Are you feeling exhausted by your fitness business because no one can do things as well as you? If you were to take a vacation would your whole business fall apart? If this is true, then you own a job, not a business. You likely want the freedom that comes with having your own successful business.

According to the SBA, 400,000 small businesses fail each year. A recent publication by Results Fitness noted that 16 out of 17 gyms fail. The reason they fail is a lack of business systems. SYSTEM stands for Save YourSelf Time Energy and Money. Franchises have this figured out which is why there is a 95% success rate with franchises as opposed to a 50% failure rate with independent businesses. Here are a few of the systems you will need to have in place before you open your own business.

Understand the importance of the right name for your business
One of the first things you will have to understand about your business is how to name your business. The name of your business will have to do two things. First it should tell your customer what it is that you do. The name of our fitness center in Elmira, New York is Journey Fitness because we want people to know that our business is a place where they can take their fitness journey. The name of Alwyn and Rachel Cosgrove's fitness center in Santa Clarita CA is "Results Fitness" so that people know that their business produces fitness results.

The second thing the name of your business should do is avoid being personalized. While it is nice to see your name on a sign and sometimes even helpful to a degree when you have built a great reputation in the area, it can be counterproductive in the long run. If, for example, your business is called "John's Fitness," then customers will join with the expectation they can train with you and they will think that they are getting second-rate training when they train with someone else. This is problematic when you become too busy or when you want to open a second location.

Decide what product your business sells
The next step is that you must figure out is what product your business sells. You may be thinking you are going to sell gym memberships, personal training or both but you are going to have to go much deeper than that. Personal training and gym memberships are just the commodities your business sells. The McDonald's business provides reliable service is 60 seconds or less. To the people who come to McDonald's, service is more important than the quality of the burger. So what will you sell? Sports performance? Weight loss? In what consistent, reliable manner will you sell it every time? The top two reasons people leave gyms are because of a lack of results and a lack of cleanliness. So at Journey Fitness, the product we sell is fast weight loss results in a clean, fun environment. The commodity that people buy from us most often is group personal training packaged with nutritional counseling.
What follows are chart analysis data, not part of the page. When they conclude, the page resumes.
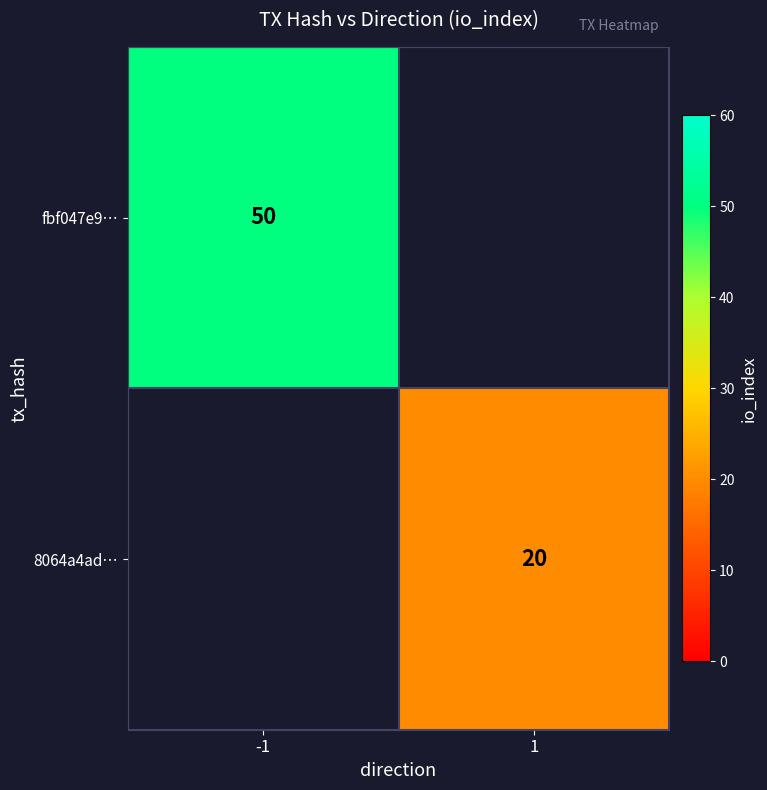

At which category does the chart reach its minimum across all series?

1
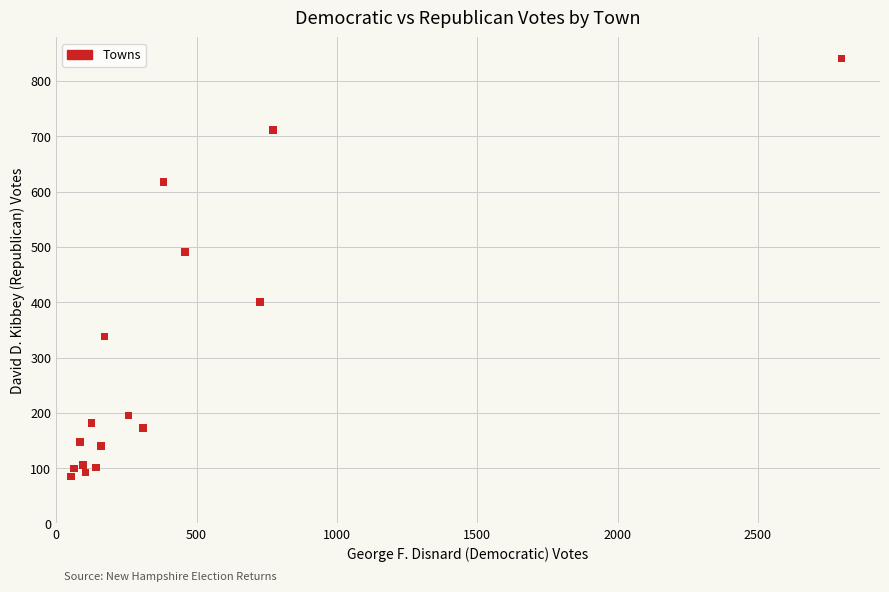

What Y value in the scatter plot is closest to 463?

491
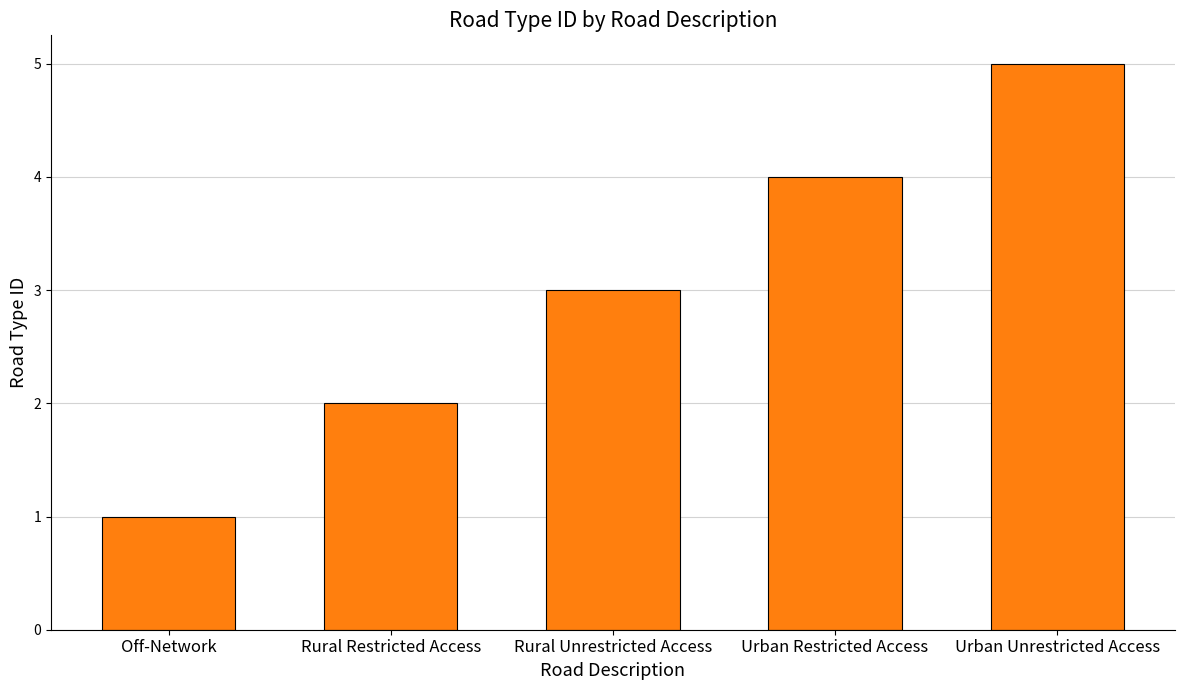

Reading right to left, list all the values displayed in this chart.

5	4	3	2	1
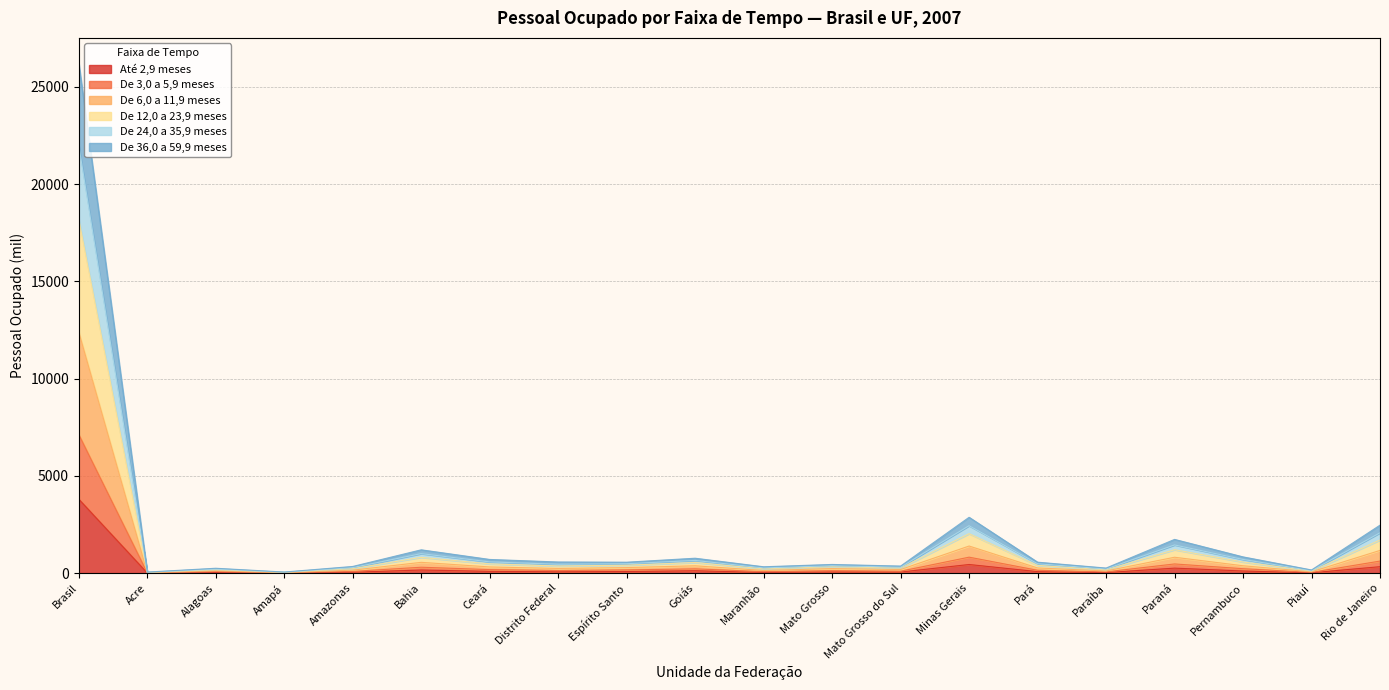

How many lines are shown in the chart?

6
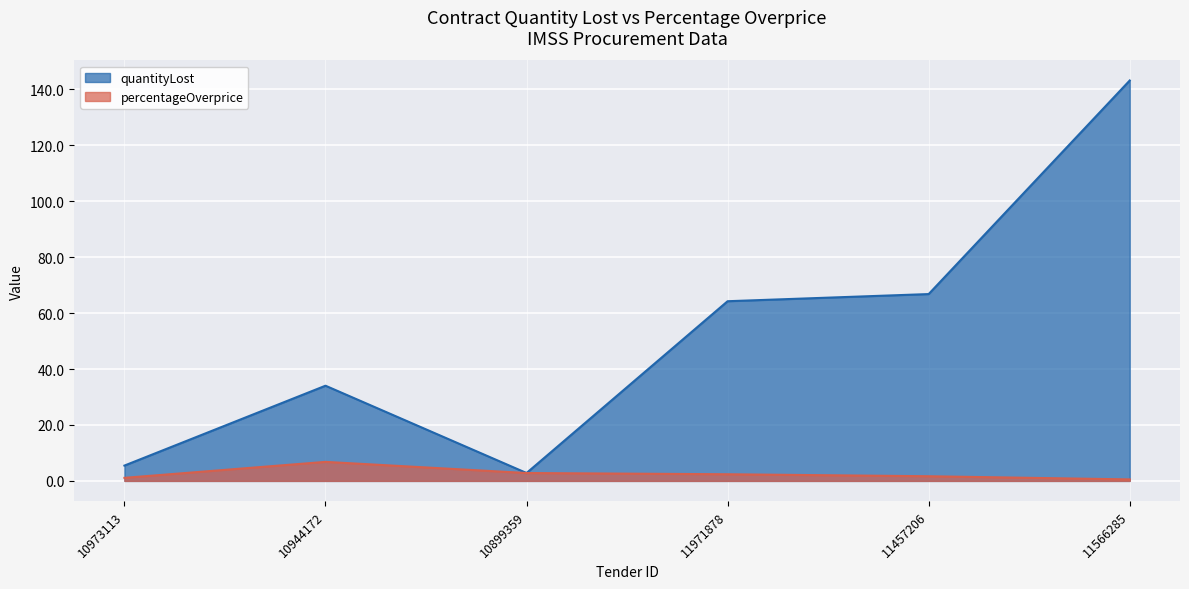

List the labels in order of quantityLost value, smallest first.

10899359, 10973113, 10944172, 11971878, 11457206, 11566285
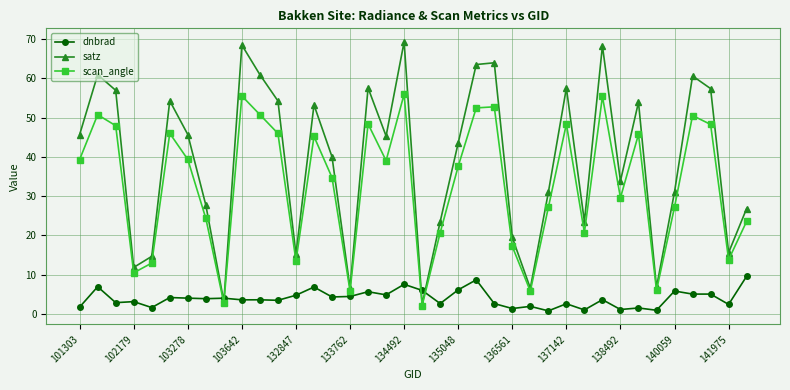

True or false: scan_angle has more than 0 points higher than both neighbors.

True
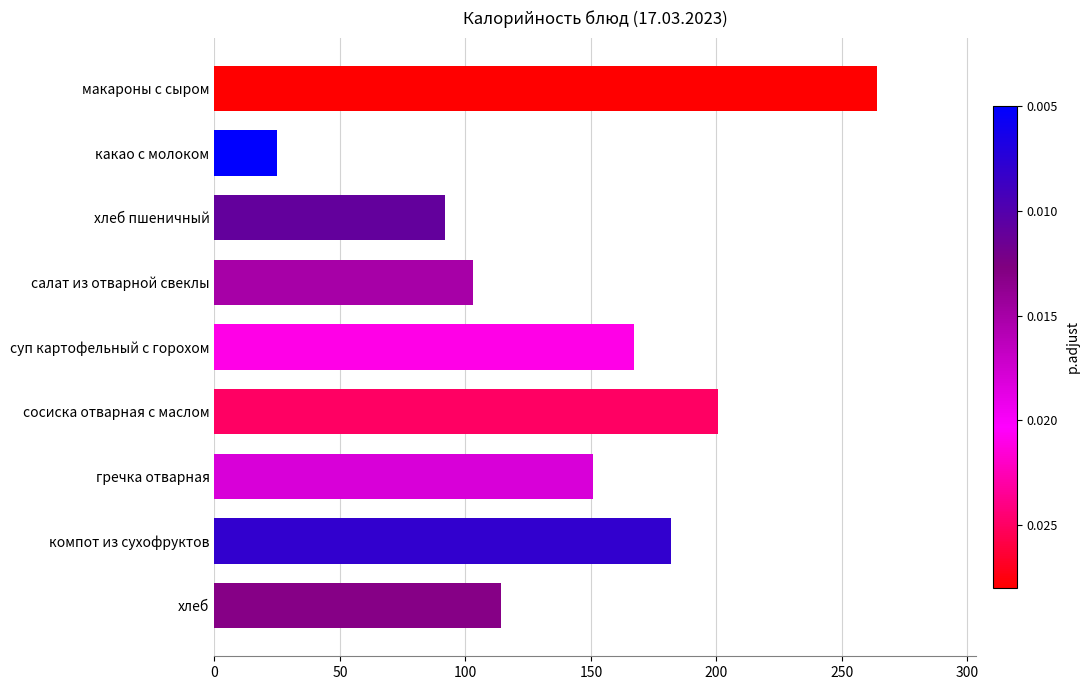

List the labels in order of value, largest first.

макароны с сыром, сосиска отварная с маслом, компот из сухофруктов, суп картофельный с горохом, гречка отварная, хлеб, салат из отварной свеклы, хлеб пшеничный, какао с молоком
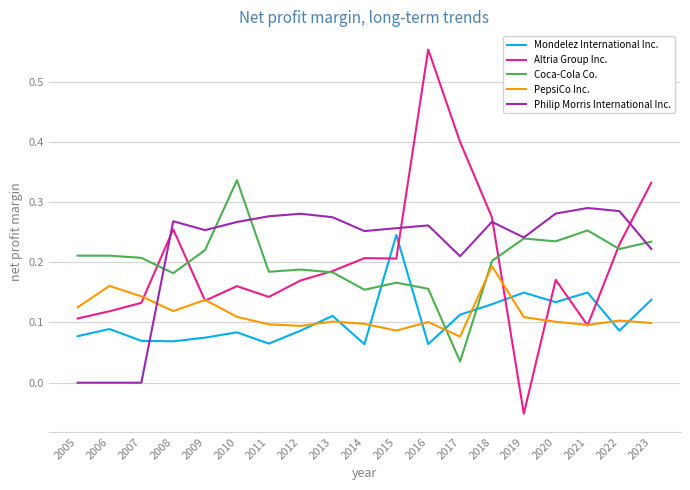

At how many categories does at least one series exceed 0?

19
Figure out who you will sell to and why they will buy from you
Understand your demographics by starting with looking at the 12-20 minute drive-time radius of your business and then focus on the psychographics of your area – understanding why they will buy your product. Customers buy when they perceive value from a business they can trust.

One of the top ways to convey value and build trust with your customers is through the use of testimonial advertisement. Your potential customer has two questions that need to be answered, "Will I fit in?" and "Will I get results?" If you use testimonial advertisement from an actual customer and not a fitness model then the ad will answer both of these questions.

Plan your marketing strategy

After you know what you are selling and to whom, there are over 17 ways to market, some more effective than others and some being a "must" such as Facebook and a website. As in all areas of your business I suggest having a systematical, mathematical approach to marketing. Cap your marketing budget at 10% of your gross monthly revenue. Also analyze the marketing that you need to do by how many sales you need to get. For example, a 3,000 square foot personal training center will need to sign up three members per week. That means based upon an industry standard of a 60% conversion rate you will need 10 inquiries per week converted to 6 appointments per week that will then be converted to 3.6 sales.

Write your operations manual
Finally before your business opens it is essential that you have an operations manual. Every successful franchise business has an operations manual but most independent businesses do not. Everything that your business does from the marketing we just described, to the way you answer your phone, your sales process, your intake process, your member tracking process, the way your sessions are conducted and even how you keep your business clean must be spelled out in an operations manual and communicated to your staff on a regular basis so that the product your business sells is delivered the same way every time.